**Supplied text**.
The Library was not a great attraction, though it had pleasant chairs and a good ambience. The books were odd indeed — Also Sprach Zarathustra (two copies), and lots of technical stuff. An old copy of the Encyclopaedia Britannica told me that Canberra’s population was 47,000 (1954). An iLounge provided courses on how to use your lap-top or iPhone. The ship’s Executive Chef, an Australian, gave lectures and demonstrations about cooking which, as an Army-trained cook myself, I found enlightening and accurate. Daily lectures told you about Polynesia, the reason we had chosen this voyage. And Maui, Tahiti, Bora Bora and Moorea were all (to me) fascinating both geologically and ecologically. I could have spent many days there, and greatly admired a hotel on Moorea whose rooms were built out over a lagoon. Yes, I know they’re everywhere, but to approach them by boat was special.

Another big attraction to me was the Pacific Ocean itself. Our voyage went through a small portion of it, but even on the top deck of the ship, the Pacific seemed gigantic. Indeed it is, because it comprises not quite half of all the seas on the planet, and occupies about a third of its surface area. Magellan named it the mare pacifico (peaceful sea) because once he got through the Strait named after him he met with favourable winds and calm seas. The biggest seas we experienced were three metres, but you would never have known. There was hardly a movement you could detect as you walked. My wife, initially worried about sea-sickness, fell asleep before we left Honolulu and woke up at Maui, having been unaware of the departure, arrival or passage.

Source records

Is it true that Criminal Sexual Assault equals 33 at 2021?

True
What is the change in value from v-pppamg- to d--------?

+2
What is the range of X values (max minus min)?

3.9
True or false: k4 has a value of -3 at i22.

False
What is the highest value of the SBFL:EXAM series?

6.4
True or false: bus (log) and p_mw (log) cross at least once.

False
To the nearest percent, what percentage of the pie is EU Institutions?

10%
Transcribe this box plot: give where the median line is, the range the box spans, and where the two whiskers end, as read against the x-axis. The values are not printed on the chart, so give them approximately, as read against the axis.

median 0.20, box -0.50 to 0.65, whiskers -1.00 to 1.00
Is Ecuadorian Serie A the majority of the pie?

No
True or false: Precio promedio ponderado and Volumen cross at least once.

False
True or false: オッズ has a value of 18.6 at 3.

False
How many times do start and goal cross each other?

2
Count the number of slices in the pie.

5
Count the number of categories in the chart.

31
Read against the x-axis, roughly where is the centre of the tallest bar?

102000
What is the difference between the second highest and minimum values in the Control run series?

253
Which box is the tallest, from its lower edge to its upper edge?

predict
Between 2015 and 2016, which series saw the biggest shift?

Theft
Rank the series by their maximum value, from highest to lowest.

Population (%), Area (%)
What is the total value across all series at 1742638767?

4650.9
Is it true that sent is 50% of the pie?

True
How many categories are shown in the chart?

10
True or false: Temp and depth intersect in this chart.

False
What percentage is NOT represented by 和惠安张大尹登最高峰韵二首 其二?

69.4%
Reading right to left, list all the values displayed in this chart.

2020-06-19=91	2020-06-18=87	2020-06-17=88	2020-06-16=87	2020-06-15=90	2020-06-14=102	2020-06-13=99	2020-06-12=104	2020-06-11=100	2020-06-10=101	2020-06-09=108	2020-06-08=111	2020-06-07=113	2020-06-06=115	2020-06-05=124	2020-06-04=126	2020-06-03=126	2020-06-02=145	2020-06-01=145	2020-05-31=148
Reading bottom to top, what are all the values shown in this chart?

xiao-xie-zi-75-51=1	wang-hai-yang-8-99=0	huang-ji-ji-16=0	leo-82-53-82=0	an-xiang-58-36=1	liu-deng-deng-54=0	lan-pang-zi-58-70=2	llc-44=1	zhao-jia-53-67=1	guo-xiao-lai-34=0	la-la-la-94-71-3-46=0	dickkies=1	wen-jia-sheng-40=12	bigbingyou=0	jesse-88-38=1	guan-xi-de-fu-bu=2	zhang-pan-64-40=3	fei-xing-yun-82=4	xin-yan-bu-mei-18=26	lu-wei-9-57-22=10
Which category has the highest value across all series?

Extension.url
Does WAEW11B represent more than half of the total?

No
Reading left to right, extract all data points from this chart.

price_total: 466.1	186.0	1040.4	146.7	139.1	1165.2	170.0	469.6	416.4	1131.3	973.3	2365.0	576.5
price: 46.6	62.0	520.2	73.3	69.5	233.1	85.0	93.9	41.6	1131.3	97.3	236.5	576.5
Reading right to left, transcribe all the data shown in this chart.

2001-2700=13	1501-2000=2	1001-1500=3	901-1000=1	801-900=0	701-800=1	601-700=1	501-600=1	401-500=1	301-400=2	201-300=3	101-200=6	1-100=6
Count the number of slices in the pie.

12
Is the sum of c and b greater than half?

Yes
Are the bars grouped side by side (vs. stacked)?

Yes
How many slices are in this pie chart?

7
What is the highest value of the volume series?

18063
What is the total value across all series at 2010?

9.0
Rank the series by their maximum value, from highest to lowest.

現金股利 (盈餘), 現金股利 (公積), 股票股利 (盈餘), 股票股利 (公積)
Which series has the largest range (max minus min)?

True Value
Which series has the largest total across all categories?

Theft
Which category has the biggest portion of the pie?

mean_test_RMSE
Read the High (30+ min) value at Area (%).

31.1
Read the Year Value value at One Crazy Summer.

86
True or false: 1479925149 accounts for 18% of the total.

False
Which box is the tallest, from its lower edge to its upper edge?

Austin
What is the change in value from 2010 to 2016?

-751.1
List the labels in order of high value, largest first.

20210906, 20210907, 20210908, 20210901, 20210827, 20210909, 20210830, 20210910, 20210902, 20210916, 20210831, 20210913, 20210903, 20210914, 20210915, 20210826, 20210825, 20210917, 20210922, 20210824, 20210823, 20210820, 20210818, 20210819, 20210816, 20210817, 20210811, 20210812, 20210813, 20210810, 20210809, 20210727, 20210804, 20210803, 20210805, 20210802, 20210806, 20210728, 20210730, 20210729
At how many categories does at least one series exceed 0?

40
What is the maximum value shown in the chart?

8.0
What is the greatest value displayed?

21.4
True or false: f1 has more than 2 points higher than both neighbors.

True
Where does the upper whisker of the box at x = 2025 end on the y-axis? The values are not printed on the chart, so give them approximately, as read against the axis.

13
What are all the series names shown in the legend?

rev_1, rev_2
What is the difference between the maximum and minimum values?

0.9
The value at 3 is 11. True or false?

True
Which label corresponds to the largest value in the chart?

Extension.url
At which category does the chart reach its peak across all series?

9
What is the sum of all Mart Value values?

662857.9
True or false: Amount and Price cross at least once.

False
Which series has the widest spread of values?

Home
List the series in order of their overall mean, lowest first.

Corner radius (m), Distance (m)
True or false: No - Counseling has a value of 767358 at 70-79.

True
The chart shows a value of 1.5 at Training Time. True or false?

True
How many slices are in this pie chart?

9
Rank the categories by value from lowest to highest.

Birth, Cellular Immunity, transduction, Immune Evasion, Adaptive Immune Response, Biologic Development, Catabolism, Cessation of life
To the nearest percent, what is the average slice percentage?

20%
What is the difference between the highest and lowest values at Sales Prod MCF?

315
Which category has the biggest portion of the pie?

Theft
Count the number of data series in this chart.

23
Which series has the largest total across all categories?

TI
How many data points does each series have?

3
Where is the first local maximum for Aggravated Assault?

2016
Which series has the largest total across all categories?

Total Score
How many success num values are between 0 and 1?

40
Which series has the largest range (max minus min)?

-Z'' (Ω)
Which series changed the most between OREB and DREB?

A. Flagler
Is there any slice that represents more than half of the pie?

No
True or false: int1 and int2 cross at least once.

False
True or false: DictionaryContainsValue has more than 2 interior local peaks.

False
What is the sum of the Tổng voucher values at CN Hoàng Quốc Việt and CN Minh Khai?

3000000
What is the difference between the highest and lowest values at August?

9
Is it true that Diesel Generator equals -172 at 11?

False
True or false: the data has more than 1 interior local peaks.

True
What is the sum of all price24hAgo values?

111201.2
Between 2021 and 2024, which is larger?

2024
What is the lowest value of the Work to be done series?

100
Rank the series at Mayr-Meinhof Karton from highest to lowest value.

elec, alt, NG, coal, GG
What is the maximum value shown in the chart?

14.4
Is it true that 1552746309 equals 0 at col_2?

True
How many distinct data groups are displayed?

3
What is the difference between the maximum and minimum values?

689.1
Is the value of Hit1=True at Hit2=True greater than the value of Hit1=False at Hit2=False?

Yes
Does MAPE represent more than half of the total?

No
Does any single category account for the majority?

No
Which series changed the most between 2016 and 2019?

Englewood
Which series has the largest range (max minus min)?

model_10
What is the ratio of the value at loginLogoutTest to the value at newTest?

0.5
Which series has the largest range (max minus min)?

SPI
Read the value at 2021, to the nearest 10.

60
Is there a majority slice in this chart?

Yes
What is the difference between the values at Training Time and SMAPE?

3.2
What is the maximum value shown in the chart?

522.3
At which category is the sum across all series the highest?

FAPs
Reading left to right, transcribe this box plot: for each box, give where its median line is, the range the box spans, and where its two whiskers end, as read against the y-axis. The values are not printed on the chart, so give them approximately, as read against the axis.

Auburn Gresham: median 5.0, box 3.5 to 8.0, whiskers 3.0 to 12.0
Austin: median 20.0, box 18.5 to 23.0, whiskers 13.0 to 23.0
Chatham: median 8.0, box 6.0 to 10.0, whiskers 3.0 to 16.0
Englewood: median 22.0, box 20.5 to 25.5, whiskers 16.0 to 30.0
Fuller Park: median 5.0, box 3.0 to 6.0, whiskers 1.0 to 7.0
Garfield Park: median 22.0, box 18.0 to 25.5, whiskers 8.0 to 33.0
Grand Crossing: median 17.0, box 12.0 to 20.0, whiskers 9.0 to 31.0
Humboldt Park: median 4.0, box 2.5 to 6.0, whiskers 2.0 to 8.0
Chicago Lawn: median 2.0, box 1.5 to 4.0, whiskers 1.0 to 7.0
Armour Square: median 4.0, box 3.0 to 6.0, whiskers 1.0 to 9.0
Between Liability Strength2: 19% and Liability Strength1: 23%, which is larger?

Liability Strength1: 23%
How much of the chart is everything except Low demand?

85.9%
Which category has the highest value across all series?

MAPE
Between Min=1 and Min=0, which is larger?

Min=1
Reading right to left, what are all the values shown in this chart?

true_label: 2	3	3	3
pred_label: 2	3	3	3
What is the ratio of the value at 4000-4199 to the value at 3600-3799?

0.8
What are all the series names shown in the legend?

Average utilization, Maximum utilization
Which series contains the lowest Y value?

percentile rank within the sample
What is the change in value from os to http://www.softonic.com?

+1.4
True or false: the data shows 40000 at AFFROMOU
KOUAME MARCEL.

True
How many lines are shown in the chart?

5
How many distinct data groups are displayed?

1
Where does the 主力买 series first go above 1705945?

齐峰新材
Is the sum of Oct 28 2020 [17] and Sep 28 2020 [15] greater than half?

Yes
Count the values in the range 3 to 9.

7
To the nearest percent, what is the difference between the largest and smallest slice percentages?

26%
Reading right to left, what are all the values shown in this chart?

**What is required**.
Answer these questions using the cruise account above:
(a) What population did the old Encyclopaedia Britannica in the library give for Canberra?
(b) What name did Magellan give the Pacific, and what does it mean?
(c) How high were the biggest seas the voyage experienced?

**Answer to the exercise**.
(a) 47,000 (1954).
(b) The mare pacifico, meaning "peaceful sea."
(c) Three meters.